Josh Radnor is perhaps best known for his role as Ted, the central character on CBS’s Emmy-nominated comedy How I Met Your Mother which ended its nine-season long run in March 2014, but Radnor’s talents extend beyond acting, and he has quickly established himself as both a gifted writer and director.
Radnor can next be seen starring as contract surgeon Jedediah Foster in the new PBS Civil War drama, Mercy Street.
Radnor was last seen on Broadway starring in Disgraced, the Pulitzer Prize-winning play by Ayad Akhtar which received a 2015 Tony nomination for Best Play. The play, which also starred Gretchen Mol, follows the story of a Muslim-American lawyer and his artist wife, who invites a co-worker and her husband over for dinner at their Upper East Side apartment.

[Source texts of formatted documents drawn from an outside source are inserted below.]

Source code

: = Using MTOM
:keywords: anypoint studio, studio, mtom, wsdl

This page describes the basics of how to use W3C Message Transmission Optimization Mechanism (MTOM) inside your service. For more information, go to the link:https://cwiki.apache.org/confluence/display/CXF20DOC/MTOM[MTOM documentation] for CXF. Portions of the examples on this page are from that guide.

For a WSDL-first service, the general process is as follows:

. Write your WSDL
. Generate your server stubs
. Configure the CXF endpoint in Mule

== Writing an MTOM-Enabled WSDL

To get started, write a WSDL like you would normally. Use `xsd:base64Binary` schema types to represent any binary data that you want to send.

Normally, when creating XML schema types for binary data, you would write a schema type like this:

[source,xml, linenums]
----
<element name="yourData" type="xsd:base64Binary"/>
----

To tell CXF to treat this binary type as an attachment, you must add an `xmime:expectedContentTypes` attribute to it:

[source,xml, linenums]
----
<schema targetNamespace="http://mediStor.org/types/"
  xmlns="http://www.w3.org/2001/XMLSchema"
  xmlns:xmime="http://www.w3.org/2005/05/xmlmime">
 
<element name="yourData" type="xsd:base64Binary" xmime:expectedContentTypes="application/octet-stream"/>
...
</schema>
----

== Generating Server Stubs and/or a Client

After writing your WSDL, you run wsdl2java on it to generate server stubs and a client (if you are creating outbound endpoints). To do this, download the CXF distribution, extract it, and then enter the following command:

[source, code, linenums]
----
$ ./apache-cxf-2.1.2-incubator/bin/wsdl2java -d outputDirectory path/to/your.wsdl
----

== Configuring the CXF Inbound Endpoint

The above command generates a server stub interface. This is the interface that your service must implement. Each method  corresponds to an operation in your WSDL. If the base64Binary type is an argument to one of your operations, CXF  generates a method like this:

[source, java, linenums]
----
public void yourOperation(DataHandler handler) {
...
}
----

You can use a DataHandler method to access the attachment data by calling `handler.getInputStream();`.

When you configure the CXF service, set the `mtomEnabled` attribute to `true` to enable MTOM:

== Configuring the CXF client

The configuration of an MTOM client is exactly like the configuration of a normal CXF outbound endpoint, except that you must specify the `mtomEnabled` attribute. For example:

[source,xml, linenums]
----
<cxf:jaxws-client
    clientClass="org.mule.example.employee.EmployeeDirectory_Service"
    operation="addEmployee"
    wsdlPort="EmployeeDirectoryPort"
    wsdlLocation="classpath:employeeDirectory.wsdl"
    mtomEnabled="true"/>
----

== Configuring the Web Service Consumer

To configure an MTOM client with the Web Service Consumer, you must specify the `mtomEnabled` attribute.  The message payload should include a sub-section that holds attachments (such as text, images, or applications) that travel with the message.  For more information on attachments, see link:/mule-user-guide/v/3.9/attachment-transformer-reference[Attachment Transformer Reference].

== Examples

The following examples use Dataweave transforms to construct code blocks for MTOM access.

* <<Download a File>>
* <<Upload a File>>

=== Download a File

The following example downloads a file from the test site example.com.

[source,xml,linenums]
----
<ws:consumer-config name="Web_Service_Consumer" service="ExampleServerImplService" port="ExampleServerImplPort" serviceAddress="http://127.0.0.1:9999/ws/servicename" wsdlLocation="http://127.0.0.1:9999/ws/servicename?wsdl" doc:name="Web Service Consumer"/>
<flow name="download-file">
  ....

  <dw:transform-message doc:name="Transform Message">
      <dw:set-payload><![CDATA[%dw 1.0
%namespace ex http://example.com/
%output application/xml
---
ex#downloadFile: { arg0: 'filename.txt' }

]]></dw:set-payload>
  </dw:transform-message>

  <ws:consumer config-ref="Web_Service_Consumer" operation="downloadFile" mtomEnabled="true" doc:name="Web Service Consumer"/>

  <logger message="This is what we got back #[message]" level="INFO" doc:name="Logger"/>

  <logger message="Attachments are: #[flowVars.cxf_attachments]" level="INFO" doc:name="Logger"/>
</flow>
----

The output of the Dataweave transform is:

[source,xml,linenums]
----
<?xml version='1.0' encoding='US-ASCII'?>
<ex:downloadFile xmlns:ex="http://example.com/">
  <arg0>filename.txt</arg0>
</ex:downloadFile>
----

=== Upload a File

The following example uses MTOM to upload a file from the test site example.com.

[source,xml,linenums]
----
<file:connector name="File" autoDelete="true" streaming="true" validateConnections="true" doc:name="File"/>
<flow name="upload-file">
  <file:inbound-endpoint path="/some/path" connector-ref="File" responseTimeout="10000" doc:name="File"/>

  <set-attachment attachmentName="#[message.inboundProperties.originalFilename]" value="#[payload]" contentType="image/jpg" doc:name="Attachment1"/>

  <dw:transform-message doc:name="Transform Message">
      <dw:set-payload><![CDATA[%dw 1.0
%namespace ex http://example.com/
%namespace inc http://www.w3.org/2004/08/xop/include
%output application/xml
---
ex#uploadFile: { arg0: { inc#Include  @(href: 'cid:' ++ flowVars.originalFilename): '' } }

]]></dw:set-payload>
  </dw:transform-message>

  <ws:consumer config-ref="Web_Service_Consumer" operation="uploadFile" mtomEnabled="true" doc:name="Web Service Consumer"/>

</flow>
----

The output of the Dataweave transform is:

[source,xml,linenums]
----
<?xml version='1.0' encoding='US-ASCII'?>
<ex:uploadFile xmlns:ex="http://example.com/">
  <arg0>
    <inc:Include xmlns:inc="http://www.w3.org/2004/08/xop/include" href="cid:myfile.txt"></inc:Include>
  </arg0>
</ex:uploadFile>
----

Radnor has written, directed and starred in two feature films. His most recent, Liberal Arts, in which he co-starred alongside Elizabeth Olsen, Richard Jenkins and Allison Janney, premiered at the 2012 Sundance Film Festival and was released by IFC that fall. His first feature film, Happythankyoumoreplease, included an ensemble cast with Richard Jenkins, Malin Akerman, Kate Mara, Zoe Kazan and Tony Hale. The film debuted at the 2010 Sundance Film Festival, where it won the Audience Award for Favorite U.S. Drama. The film was released in March 2011 by Anchor Bay.
In 2013, he starred in Jill Soloway’s Afternoon Delight co-starring Kathryn Hahn and Juno Temple. The film premiered at the 2013 Sundance Film Festival, where Soloway won the U.S. Dramatic Directing Award.
In addition to film and television, Radnor first starred on Broadway as the title character in The Graduate opposite Kathleen Turner and Alicia Silverstone. Off-Broadway and regionally, he has appeared at the Manhattan Theater Club, The Vineyard Theater, and Baltimore Center Stage, among others. He most recently appeared in New York Stage and Film’s world premiere production of Richard Greenberg’s The Babylon Line, directed by Terry Kinney. Radnor also played the role of Georg in a highly successful one-night-only gala reading of She Loves Me in 2011.
In Los Angeles, he originated the roles of “Young Sandy” and “Sam” in the Ovation Award-winning world premiere production of Jon Robin Baitz’s The Paris Letter at the Kirk Douglas Theater, roles he subsequently reprised for the L.A. Theater Works radio version broadcast on NPR.
His television credits include guest appearances on ER, Six Feet Under, Judging Amy, and Law & Order among others. He was a series regular on ABC’s The Court starring Sally Field. He made his film debut in the original teen spoof, Not Another Teen Movie.
Radnor has had several articles published in the Los Angeles Times Magazine. He has also written for The Rumpus, Guilt and Pleasure Magazine, Moviemaker Magazine, Indiewire, and The Huffington Post.
A native of Columbus, Ohio, Radnor attended Kenyon College where he won the Paul Newman Acting Trophy. He received his M.F.A. in acting from N.Y.U.’s Tisch School of the Arts.